Not only did Christie lead the relief efforts, but she is credited with recognizing the significance of the impending famine almost a year before it unfolded. Christie convinced her superiors in USAID of the need to be proactive by making advance preparations in the fall of 2010—a move that hastened aid to the region and saved lives. Christie used lessons learned from other drought response situations to come up with a program pairing health, nutrition, water, and sanitation program with food and voucher programs that helped repair the damaged economies in the Horn of Africa.
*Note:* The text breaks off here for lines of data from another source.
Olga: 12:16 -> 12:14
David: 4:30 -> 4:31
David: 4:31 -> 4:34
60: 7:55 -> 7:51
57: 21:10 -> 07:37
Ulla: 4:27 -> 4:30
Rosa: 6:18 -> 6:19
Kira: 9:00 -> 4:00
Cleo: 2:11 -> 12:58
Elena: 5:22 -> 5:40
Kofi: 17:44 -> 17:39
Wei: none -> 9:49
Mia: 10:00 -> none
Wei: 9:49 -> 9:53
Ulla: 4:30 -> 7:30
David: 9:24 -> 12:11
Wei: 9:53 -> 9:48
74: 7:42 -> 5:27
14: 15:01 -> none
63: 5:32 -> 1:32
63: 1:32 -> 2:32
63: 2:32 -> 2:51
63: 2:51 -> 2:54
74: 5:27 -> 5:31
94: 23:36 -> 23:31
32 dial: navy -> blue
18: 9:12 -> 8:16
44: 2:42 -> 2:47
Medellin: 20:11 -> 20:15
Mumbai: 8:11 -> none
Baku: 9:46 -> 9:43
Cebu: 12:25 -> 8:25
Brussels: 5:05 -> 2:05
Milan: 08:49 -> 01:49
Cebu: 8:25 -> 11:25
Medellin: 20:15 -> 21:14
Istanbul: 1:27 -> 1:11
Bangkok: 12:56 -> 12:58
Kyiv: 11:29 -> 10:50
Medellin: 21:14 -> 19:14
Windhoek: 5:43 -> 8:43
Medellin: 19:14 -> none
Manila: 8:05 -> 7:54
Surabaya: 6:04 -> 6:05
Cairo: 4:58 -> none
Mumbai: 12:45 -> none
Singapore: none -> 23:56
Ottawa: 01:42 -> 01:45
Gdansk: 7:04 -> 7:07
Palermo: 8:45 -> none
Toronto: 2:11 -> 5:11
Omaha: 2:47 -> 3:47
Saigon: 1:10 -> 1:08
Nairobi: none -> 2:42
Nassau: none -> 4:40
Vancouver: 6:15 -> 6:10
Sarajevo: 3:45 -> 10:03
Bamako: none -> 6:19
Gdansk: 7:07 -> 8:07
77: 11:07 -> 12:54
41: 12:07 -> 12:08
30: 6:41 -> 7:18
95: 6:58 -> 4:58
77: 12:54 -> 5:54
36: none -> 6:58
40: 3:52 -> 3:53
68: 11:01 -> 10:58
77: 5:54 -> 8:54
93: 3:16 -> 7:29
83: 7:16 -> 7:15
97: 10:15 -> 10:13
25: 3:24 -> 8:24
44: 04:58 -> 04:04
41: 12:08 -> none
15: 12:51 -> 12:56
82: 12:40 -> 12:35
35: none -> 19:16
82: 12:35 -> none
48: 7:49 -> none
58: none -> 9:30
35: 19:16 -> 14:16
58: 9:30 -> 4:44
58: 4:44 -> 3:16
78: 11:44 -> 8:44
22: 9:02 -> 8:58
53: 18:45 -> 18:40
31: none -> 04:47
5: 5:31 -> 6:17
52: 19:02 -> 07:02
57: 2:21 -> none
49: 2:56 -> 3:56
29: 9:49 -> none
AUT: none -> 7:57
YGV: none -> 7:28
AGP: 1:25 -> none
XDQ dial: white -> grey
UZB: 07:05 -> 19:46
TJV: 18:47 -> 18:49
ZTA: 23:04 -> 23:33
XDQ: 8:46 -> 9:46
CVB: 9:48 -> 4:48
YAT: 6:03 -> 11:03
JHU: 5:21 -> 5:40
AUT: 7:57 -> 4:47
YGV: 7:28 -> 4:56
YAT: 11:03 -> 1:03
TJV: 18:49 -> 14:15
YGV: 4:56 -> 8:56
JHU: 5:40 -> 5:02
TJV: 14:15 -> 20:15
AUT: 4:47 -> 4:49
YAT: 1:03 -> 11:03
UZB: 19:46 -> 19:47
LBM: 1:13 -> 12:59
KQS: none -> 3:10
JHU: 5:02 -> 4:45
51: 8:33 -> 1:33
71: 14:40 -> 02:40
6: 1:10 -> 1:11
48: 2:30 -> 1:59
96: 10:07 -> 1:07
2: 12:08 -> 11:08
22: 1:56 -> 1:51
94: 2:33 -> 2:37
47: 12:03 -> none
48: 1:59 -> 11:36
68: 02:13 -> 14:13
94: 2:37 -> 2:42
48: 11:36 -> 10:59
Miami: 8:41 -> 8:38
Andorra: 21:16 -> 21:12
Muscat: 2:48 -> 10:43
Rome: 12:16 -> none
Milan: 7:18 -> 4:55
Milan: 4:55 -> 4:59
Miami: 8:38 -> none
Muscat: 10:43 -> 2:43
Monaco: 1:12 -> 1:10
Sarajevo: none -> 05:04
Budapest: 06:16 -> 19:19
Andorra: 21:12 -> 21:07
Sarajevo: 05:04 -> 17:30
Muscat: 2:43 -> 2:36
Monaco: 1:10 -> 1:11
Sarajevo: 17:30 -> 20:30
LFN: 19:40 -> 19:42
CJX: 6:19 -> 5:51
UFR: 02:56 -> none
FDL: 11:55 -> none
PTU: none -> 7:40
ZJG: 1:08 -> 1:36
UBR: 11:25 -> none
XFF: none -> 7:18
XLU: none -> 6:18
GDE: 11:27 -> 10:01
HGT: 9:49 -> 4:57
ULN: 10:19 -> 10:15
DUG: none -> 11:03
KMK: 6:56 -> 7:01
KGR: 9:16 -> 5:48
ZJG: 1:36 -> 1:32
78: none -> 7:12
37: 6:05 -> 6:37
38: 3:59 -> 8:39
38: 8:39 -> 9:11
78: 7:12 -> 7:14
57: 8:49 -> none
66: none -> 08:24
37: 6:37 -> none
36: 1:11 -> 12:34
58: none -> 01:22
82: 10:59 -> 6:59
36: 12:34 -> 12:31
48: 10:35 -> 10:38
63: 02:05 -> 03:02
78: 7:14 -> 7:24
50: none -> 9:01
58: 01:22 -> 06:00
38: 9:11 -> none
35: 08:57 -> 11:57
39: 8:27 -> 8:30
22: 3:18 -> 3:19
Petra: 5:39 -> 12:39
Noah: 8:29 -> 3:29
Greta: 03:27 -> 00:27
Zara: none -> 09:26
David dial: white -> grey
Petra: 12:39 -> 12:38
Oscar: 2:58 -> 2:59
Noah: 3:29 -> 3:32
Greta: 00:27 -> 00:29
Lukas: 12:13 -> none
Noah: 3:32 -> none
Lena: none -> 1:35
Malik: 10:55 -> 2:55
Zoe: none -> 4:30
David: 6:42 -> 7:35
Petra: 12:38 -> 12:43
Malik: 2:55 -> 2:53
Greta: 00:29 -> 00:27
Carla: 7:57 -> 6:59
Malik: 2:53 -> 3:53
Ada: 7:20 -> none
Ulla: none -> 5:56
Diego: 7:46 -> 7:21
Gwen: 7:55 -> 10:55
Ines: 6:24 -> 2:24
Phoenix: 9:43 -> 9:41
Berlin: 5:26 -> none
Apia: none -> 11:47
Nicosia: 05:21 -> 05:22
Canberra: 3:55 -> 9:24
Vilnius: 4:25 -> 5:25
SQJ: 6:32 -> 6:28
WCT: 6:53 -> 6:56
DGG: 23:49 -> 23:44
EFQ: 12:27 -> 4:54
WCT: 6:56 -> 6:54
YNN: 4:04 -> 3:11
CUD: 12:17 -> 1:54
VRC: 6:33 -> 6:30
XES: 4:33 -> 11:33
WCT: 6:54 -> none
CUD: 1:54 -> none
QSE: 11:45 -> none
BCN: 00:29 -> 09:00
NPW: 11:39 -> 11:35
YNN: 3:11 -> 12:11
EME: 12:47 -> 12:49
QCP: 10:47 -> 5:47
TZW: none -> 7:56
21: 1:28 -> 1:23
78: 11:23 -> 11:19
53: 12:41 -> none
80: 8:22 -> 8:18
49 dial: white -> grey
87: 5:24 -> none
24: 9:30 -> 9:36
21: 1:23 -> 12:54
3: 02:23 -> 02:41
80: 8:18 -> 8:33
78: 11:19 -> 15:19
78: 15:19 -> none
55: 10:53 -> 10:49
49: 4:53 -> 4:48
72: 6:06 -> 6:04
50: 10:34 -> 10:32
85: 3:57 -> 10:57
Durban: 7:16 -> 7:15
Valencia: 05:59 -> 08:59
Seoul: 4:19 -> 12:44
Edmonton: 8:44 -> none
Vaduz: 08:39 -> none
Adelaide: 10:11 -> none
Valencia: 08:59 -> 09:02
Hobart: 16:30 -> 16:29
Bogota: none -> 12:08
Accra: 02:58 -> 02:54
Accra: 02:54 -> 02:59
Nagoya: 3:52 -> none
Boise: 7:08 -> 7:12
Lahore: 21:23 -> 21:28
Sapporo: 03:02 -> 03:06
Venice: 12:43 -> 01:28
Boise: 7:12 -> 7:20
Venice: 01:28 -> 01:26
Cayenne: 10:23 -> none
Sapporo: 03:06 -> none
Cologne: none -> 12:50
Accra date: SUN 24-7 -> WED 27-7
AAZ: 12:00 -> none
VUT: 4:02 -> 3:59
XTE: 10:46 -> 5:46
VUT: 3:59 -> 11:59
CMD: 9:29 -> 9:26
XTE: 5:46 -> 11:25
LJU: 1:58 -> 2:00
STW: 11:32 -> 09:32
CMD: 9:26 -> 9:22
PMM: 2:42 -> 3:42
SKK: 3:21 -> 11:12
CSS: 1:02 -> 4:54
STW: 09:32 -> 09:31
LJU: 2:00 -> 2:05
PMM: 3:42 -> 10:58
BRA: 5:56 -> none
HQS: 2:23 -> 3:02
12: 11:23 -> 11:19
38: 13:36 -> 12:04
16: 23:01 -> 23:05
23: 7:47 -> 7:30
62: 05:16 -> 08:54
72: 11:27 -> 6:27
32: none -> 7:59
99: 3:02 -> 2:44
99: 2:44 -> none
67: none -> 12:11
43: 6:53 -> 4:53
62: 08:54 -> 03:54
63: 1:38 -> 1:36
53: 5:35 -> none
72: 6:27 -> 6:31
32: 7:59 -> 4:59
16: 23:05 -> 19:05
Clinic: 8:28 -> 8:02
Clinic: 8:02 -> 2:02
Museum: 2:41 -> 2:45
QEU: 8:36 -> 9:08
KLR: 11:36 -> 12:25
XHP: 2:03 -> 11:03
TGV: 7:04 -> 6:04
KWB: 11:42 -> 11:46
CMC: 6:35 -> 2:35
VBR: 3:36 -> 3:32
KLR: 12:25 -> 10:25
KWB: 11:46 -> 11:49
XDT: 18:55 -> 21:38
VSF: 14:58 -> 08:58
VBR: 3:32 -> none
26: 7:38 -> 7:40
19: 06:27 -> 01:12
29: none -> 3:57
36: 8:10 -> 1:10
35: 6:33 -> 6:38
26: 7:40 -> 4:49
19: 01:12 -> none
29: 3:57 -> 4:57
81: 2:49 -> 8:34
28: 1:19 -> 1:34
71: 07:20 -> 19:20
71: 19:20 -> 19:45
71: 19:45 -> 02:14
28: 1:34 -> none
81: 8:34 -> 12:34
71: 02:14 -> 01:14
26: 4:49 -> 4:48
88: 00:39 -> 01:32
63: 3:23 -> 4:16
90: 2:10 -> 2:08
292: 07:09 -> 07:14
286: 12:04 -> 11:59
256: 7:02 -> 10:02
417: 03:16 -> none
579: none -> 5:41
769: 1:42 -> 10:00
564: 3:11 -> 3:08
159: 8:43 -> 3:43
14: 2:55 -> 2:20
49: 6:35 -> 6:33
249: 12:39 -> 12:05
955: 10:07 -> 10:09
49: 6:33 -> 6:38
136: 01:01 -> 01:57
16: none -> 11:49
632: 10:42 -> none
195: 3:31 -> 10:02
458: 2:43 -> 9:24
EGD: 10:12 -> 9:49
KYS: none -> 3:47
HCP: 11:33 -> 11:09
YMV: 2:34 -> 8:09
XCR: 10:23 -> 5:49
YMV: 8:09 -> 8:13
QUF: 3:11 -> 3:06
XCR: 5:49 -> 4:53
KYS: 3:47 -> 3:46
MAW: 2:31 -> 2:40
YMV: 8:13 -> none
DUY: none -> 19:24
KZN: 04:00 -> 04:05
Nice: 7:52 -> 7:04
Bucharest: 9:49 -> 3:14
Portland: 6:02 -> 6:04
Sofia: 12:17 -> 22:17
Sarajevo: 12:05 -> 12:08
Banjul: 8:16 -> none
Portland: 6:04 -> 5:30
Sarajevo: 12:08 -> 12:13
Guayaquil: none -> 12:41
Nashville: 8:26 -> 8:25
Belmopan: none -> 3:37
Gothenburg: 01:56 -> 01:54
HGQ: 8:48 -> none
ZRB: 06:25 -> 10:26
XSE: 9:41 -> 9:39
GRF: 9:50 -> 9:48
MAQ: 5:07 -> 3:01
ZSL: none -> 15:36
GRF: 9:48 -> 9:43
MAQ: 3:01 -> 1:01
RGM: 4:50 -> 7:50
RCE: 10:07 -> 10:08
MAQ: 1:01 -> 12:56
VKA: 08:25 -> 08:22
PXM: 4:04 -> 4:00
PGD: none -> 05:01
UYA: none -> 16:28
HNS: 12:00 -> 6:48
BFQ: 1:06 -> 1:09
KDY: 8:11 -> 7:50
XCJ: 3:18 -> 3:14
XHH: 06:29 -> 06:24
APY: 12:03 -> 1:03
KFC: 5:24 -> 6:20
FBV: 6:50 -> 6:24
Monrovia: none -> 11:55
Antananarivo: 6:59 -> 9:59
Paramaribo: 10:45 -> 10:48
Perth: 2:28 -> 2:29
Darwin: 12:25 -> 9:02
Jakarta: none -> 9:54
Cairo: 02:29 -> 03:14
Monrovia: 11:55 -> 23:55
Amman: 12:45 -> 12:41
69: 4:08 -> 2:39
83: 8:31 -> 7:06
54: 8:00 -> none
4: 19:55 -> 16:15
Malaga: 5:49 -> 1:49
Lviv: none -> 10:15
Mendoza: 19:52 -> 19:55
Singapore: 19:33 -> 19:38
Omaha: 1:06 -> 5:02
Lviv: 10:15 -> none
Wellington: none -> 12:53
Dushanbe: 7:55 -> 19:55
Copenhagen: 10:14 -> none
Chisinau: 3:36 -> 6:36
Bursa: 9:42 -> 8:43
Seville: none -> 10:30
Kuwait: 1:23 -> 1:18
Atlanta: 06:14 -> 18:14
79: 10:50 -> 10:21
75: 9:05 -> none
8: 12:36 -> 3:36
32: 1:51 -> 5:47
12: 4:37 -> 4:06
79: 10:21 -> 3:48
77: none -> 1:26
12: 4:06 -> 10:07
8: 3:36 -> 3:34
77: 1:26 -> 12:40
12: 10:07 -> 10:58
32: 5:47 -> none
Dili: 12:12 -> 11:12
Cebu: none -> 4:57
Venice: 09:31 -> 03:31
It may seem strange that an award given for service to the United States could be received by a team dedicated to giving relief to another country, but in reality Christie’s actions were crucial to U.S. national security interests. The Horn of Africa represents one of the regions of the world that most threatens U.S. national security because it houses some of the most conflict prone states in the world, including Somalia, Eritrea, and Ethiopia. It also is in close proximity to Yemen, a major center of U.S. counterterrorism action. The U.S. also houses the military base Camp Lemonnier in Djibouti on the Horn of Africa, which serves as the most important staging ground for U.S. counterterrorism efforts in Africa and the Arabian Peninsula.

Aid efforts in the region, along with in the rest of the world, contribute to stability and thereby hold radicalization at bay, furthering U.S. interests, and making the U.S. more secure.